Data supplied
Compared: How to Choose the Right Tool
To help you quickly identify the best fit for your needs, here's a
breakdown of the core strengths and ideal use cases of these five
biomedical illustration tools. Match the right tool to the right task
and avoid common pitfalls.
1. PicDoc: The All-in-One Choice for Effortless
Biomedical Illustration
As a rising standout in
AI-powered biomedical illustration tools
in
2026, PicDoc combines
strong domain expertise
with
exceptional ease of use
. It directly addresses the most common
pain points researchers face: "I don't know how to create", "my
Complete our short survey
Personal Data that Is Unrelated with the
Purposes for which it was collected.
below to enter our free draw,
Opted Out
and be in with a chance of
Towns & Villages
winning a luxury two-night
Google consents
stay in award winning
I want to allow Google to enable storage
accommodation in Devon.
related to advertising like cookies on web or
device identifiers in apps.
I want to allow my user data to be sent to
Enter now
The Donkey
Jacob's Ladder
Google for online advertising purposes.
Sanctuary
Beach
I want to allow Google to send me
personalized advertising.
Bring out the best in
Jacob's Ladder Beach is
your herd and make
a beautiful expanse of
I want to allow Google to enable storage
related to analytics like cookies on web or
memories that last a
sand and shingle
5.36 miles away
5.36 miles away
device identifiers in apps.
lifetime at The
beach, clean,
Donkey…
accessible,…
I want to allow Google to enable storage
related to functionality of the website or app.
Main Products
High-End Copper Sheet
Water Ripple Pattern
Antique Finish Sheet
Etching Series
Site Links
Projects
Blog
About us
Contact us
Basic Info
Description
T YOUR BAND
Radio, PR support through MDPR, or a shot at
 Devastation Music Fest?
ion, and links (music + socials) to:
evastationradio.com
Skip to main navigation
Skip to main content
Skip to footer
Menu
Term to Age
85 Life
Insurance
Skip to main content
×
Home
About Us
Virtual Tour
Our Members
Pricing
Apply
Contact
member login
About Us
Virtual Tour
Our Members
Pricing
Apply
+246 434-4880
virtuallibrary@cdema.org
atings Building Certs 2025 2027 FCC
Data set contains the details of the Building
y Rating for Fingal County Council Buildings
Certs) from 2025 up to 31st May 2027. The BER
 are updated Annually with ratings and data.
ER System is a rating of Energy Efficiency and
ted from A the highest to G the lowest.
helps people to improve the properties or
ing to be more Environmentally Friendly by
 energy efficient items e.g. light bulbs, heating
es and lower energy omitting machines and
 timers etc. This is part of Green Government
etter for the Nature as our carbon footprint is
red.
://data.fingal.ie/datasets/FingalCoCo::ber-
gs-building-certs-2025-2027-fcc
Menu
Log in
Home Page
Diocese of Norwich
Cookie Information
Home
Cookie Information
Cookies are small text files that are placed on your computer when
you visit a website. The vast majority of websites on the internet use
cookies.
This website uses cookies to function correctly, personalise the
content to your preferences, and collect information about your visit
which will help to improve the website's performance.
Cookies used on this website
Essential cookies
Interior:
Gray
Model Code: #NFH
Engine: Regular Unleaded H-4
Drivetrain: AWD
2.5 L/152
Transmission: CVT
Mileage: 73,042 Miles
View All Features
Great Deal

Task requirements
Copy each line above that contains the word "website".

Task result
related to functionality of the website or app.
you visit a website. The vast majority of websites on the internet use
This website uses cookies to function correctly, personalise the
which will help to improve the website's performance.
Cookies used on this website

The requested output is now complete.